EXERCISE GOAL: Please take the lines from the one holding "index pip: (587, 272)" through the one holding "index mcp: (650, 331)" in the data below and copy them exactly.

Stored entries:
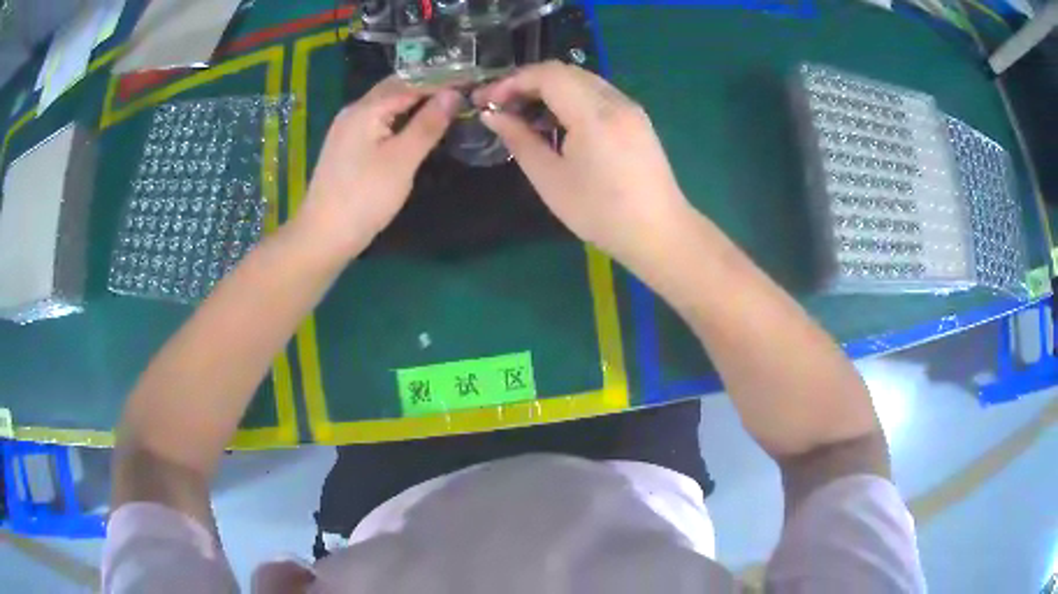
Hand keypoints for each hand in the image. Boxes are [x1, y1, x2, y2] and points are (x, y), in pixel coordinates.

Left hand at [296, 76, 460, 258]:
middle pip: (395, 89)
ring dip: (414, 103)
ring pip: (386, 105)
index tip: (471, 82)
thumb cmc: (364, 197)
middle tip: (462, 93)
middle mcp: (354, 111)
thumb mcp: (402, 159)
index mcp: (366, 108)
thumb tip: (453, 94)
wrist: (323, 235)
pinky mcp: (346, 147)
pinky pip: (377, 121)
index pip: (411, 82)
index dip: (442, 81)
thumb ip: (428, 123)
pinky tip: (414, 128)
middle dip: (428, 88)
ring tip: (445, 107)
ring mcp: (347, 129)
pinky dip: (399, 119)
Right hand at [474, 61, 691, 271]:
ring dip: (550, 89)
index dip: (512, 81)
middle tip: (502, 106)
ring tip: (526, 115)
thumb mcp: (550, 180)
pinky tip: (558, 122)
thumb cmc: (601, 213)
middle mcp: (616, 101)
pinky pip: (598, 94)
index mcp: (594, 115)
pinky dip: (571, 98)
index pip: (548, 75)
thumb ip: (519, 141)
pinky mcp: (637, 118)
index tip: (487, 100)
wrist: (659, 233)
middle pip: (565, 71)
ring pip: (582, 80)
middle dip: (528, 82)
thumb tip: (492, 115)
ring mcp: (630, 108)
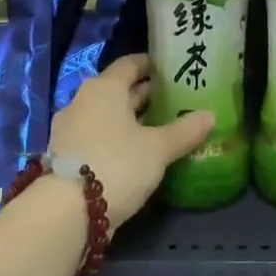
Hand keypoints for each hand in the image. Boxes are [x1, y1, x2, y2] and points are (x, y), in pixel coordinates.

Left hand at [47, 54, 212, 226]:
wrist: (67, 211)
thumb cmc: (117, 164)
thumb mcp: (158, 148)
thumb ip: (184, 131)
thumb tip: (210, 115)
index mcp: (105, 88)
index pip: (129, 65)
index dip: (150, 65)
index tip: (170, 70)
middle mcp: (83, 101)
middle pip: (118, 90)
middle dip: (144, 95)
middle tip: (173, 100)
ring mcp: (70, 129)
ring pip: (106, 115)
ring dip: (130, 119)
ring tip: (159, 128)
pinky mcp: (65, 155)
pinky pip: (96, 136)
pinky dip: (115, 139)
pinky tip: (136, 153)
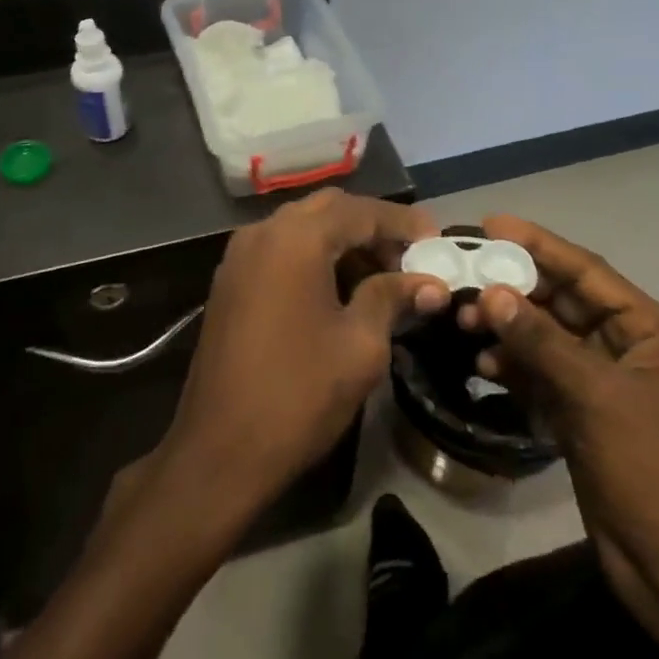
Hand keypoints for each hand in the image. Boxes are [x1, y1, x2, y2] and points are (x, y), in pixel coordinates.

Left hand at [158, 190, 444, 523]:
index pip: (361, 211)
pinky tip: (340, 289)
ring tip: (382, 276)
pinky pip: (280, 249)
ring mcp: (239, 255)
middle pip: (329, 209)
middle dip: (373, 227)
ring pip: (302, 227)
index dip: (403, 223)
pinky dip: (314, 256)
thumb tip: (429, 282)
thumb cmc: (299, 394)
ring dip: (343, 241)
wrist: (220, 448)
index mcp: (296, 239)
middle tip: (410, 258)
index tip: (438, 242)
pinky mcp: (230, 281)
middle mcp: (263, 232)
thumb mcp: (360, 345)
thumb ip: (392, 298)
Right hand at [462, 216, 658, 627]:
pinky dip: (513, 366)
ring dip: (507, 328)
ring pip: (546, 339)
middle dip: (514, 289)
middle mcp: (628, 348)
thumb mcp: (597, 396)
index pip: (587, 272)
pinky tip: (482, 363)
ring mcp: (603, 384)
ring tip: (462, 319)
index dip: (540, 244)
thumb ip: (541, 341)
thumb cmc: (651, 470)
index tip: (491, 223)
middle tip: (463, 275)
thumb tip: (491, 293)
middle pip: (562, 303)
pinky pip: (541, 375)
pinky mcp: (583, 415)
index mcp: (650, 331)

...

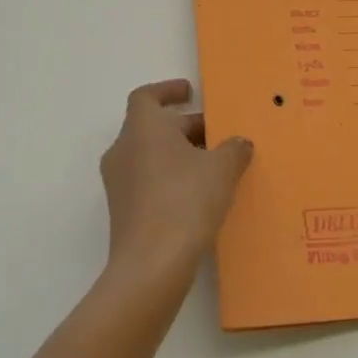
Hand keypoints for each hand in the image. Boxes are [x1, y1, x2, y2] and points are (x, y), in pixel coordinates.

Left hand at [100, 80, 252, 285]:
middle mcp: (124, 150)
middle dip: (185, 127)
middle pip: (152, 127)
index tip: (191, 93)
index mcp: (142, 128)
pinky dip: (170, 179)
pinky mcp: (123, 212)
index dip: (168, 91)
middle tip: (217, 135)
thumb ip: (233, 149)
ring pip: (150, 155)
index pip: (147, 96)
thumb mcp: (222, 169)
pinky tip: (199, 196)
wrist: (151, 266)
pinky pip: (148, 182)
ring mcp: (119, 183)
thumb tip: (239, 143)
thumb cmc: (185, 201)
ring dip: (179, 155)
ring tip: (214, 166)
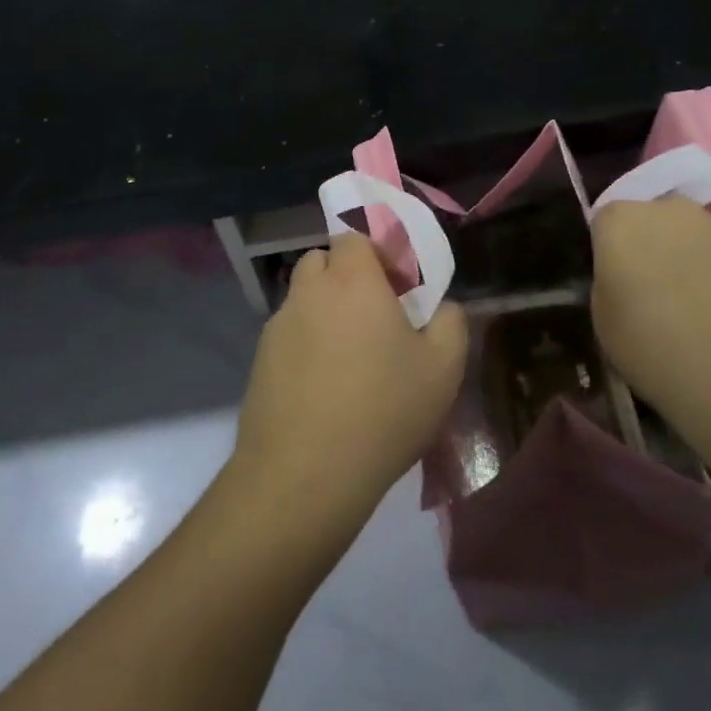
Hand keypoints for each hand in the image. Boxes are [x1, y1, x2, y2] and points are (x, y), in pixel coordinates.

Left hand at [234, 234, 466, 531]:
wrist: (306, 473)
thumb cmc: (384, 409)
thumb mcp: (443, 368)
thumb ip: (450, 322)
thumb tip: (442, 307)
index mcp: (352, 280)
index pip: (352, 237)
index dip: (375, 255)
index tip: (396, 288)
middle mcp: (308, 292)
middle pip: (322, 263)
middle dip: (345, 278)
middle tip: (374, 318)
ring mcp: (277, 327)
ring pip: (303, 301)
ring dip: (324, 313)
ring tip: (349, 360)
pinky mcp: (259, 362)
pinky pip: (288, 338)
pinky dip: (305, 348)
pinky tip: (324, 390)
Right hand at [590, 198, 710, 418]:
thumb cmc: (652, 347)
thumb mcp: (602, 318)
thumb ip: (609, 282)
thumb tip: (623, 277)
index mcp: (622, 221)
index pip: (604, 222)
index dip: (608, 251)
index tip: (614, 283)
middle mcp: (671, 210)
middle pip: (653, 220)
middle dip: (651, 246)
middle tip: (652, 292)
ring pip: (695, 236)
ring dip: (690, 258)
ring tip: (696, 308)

RESULT FOR THIS EXERCISE:
index pip: (587, 272)
pinky tip: (482, 363)
ring mcp: (603, 384)
ring tip: (462, 319)
index dip: (540, 244)
thumb ip: (541, 341)
thumb cmc: (651, 470)
index tip: (491, 223)
middle tip: (463, 275)
thumb tip: (491, 293)
middle pip: (562, 303)
pinky pip: (541, 375)
pinky mcp: (583, 415)
index mcp: (650, 331)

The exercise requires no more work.